Developing a combat-relevant translatable large animal model of heterotopic ossification
Richard T. Epperson,
Brad M. Isaacson,
David L. Rothberg,
Raymond E. Olsen,
Brooke Kawaguchi,
John M. Maxwell,
Mary Dickerson,
Paul F. Pasquina,
John Shero,
Dustin L. Williams
Affiliations
Richard T. Epperson
University of Utah, Bone & Biofilm Research Laboratory, Salt Lake City, UT, United States of America; University of Utah, Department of Orthopaedics, Salt Lake City, UT, United States of America; Corresponding author at: Biomedical Polymers Research Building, 20 S 2030 E, Salt Lake City, UT 84112, United States of America.
Brad M. Isaacson
University of Utah, Department of Orthopaedics, Salt Lake City, UT, United States of America; The Geneva Foundation, Tacoma, WA, United States of America; The Center for Rehabilitation Sciences Research, Uniformed Services University, Bethesda, MD, United States of America
David L. Rothberg
University of Utah, Bone & Biofilm Research Laboratory, Salt Lake City, UT, United States of America; University of Utah, Department of Orthopaedics, Salt Lake City, UT, United States of America
Raymond E. Olsen
University of Utah, Department of Orthopaedics, Salt Lake City, UT, United States of America
Brooke Kawaguchi
University of Utah, Bone & Biofilm Research Laboratory, Salt Lake City, UT, United States of America; University of Utah, Department of Orthopaedics, Salt Lake City, UT, United States of America
John M. Maxwell
University of Utah, Bone & Biofilm Research Laboratory, Salt Lake City, UT, United States of America; University of Utah, Department of Orthopaedics, Salt Lake City, UT, United States of America
Mary Dickerson
University of Utah, Office of Comparative Medicine, Salt Lake City, UT, United States of America
Paul F. Pasquina
The Center for Rehabilitation Sciences Research, Uniformed Services University, Bethesda, MD, United States of America; Department of Rehabilitation, Walter Reed National Military Medical Center, Bethesda, MD, United States of America
John Shero
The Center for Rehabilitation Sciences Research, Uniformed Services University, Bethesda, MD, United States of America; Extremity Trauma Center of Excellence, Joint Base San Antonio Fort Sam Houston, San Antonio, TX, United States of America
Dustin L. Williams
University of Utah, Bone & Biofilm Research Laboratory, Salt Lake City, UT, United States of America; University of Utah, Department of Orthopaedics, Salt Lake City, UT, United States of America; The Center for Rehabilitation Sciences Research, Uniformed Services University, Bethesda, MD, United States of America; University of Utah, Department of Pathology, Salt Lake City, UT, United States of America; University of Utah, Department of Bioengineering, Salt Lake City, UT, United States of America
Heterotopic ossification (HO) refers to ectopic bone formation, typically in residual limbs following trauma and injury.

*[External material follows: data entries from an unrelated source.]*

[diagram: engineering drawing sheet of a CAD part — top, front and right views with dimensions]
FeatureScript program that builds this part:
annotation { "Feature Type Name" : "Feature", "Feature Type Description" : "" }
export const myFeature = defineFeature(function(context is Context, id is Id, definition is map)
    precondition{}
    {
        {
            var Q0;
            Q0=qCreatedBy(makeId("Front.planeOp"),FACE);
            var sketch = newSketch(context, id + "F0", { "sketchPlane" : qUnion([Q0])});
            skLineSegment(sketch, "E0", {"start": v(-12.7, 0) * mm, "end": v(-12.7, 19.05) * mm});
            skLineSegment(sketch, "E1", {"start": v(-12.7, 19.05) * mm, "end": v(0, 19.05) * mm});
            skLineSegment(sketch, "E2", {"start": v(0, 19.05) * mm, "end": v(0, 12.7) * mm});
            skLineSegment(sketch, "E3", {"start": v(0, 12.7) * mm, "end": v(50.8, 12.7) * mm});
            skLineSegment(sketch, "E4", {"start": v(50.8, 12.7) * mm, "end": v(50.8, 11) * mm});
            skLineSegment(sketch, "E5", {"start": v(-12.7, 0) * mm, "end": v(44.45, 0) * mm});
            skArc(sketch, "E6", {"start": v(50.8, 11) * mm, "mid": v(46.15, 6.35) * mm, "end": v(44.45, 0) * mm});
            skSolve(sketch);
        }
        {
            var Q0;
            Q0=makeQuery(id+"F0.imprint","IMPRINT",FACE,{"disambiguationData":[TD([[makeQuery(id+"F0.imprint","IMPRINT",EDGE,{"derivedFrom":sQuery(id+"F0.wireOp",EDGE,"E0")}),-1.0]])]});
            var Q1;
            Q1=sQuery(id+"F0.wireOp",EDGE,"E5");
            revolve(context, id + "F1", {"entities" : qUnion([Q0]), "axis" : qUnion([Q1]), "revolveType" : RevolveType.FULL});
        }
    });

A review of injuries from Operation Iraqi Freedom (OIF) and Operation Enduring Freedom (OEF) indicated that approximately 70% of war wounds involved the musculoskeletal system, largely in part from the use of improvised explosive devices (IED) and rocket-propelled grenades (RPG). HO is reported to occur in approximately 63%–65% of wounded warriors from OIF and OEF. Symptomatic HO may delay rehabilitation regimens since it often requires modifications to prosthetic limb componentry and socket size. There is limited evidence indicating a mechanism for preventing HO. This may be due to inadequate models, which do not produce HO bone structure that is morphologically similar to HO samples obtained from wounded warfighters injured in theatre. We hypothesized that using a high-power blast of air (shockwave) and simulated battlefield trauma (i.e. bone damage, tourniquet, bacteria, negative pressure wound therapy) in a large animal model, HO would form and have similar morphology to ectopic bone observed in clinical samples. Initial radiographic and micro-computed tomography (CT) data demonstrated ectopic bone growth in sheep 24 weeks post-procedure. Advanced histological and backscatter electron (BSE) analyses showed that 5 out of 8 (63%) sheep produced HO with similar morphology to clinical samples. We conclude that not all ectopic bone observed by radiograph or micro-CT in animal models is HO. Advanced histological and BSE analyses may improve confirmation of HO presence and morphology, which we demonstrated can be produced in a large animal model.